Я шёл по Тверской, приближаясь к месту испытания моего неведомого таланта, который даст мне право забираться в чужие шкуры, петь чужие песни, молиться посторонним богам. Я уже не знал, какое из потрясений было ощутимей – «Хлестаков» или история Деворы и Ицхака Рубинштейн. Не знаю, для чего Моисей всучил мне исповедь Ицхака: я читал её всю ночь, а к утру почувствовал, что именно она мне и сбила фокус. Театр, учёба, карьера большого артиста, весь этот горячечный внутренний призыв, что так мощно сигналил из-под рёбер, – всё разом отступило, освободив место для трезвых раздумий и печали. То настоящее, хоронившееся между строчек, жёсткой вязью и с твёрдым правым наклоном букв выписанное стариковской рукой, уже тогда начинало одолевать во мне призрачное актёрство, но только я об этом ещё не догадывался. Сама по себе история наших соседей была трагичной, непостижимой, просто ужасающей, однако содержавшаяся в ней поразительная правда пронизана была настолько мощным и высоким духом и несла с собой такую справедливость, что не могла не взволновать меня настолько, что, идя на экзамен, я уже внутренне готов был к провалу. Хлестаков, легкомысленно мотая полами расшитого золотом кафтана, улыбался и с издёвкой подмигивал мне с ближайшего облака, легко сорвавшегося с недавней ещё космической выси. Он просто сидел и дурковато болтал ногами, напуская зловредного тумана в голову мою и глаза.
Они просили изобразить короткую жанровую сцену, любую, на мой собственный выбор. Мне было всё равно, и потому я начал с привычного и милого сердцу – с собственного деда, с того, как он собирается на лекции. Только сейчас он был не Моисей, а я сам. Начал с того, что с отрешённым видом соорудил на шее у себя бабочку, якобы вывязав сложный узел увеличенной пышности, после чего, осмотрев себя в воображаемом зеркале и одобрительно покивав, мой герой приступил к главному – перекрытию головы жидкими прядями и посадкой кончиков волос на клей с противоположной стороны лысого черепа. Затем – отошёл. И вновь приблизился к зеркалу. И снова, уже окончательно довольный, утвердительно кивнул.

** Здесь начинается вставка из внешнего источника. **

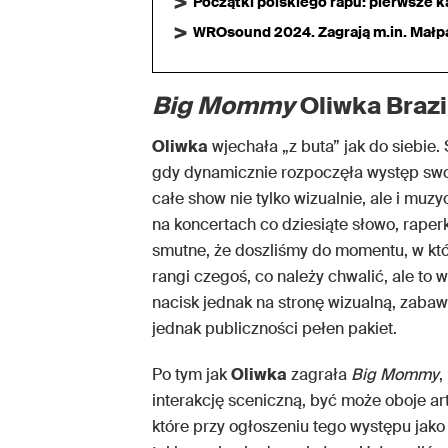
Początki polskiego rapu: pierwsze ka
WROsound 2024. Zagrają m.in. Małpa,
Big Mommy
Oliwka Brazi
Oliwka
wjechała „z buta” jak do siebie.
gdy dynamicznie rozpoczęła występ sw
całe show nie tylko wizualnie, ale i muz
na koncertach co dziesiąte słowo, rape
smutne, że doszliśmy do momentu, w kt
rangi czegoś, co należy chwalić, ale to w
nacisk jednak na stronę wizualną, zabawę
jednak publiczności pełen pakiet.
Po tym jak
Oliwka
zagrała
Big Mommy
,
interakcję sceniczną, być może oboje ar
które przy ogłoszeniu tego występu jako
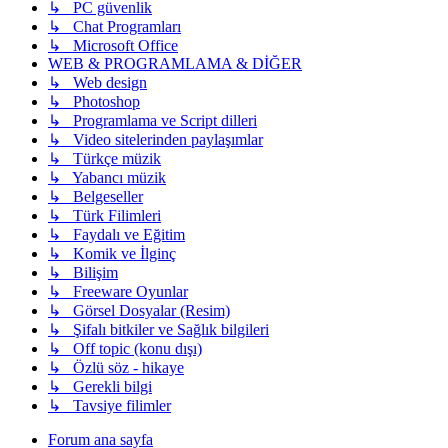
↳ PC güvenlik
↳ Chat Programları
↳ Microsoft Office
WEB & PROGRAMLAMA & DİĞER
↳ Web design
↳ Photoshop
↳ Programlama ve Script dilleri
↳ Video sitelerinden paylaşımlar
↳ Türkçe müzik
↳ Yabancı müzik
↳ Belgeseller
↳ Türk Filimleri
↳ Faydalı ve Eğitim
↳ Komik ve İlginç
↳ Bilişim
↳ Freeware Oyunlar
↳ Görsel Dosyalar (Resim)
↳ Şifalı bitkiler ve Sağlık bilgileri
↳ Off topic (konu dışı)
↳ Özlü söz - hikaye
↳ Gerekli bilgi
↳ Tavsiye filimler
Forum ana sayfa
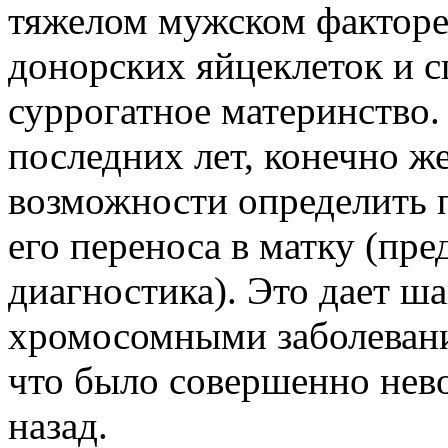
тяжелом мужском факторе
донорских яйцеклеток и с
суррогатное материнство
последних лет, конечно ж
возможности определить 
его переноса в матку (пр
диагностика). Это дает ш
хромосомными заболевани
что было совершенно нев
назад.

Хотелось плакать, а выходило смешно.
Жизнь продолжалась, и члены экзаменационной комиссии, кажется, это поняли.
И с этим согласились.
Меня приняли.
На этом всё закончилось.
Верней, просто не началось. Ничего. Произошла не более чем подмена. Рукопись Рубинштейна разом изменила меня, одарив талантом всего на час – тем самым, которого не было во мне никогда, который я придумал для себя, прикоснувшись к чужому дару. Дед же, выступив посредником, просто сшиб мне прицел, на какое-то время сделав меня не мной. И наверно, был прав, иначе я и теперь бы ненавидел себя за полную профнепригодность в деле, которое попросту приснилось мне в силу повышенной чувствительности и тяги к прекрасному.
Меня исключили из школы-студии за год до её окончания за неуспеваемость. Лето я провёл в Москве, в печали и размышлениях о собственной никчемности. А в самом начале октября девяносто второго в соответствии с планами Бауманского райвоенкомата я, Гарри Львович Грузинов-Дворкин, был призван в армию, от службы в которой уклоняться не стал.
19
Первый год был по-настоящему тяжёлым: говорю со всей ответственностью, не желая того скрывать. Потом стало легче. К финалу службы я, можно сказать, пообвыкся настолько, что порой ловил себя на мысли о том, что и здесь, бывает, встречаются люди.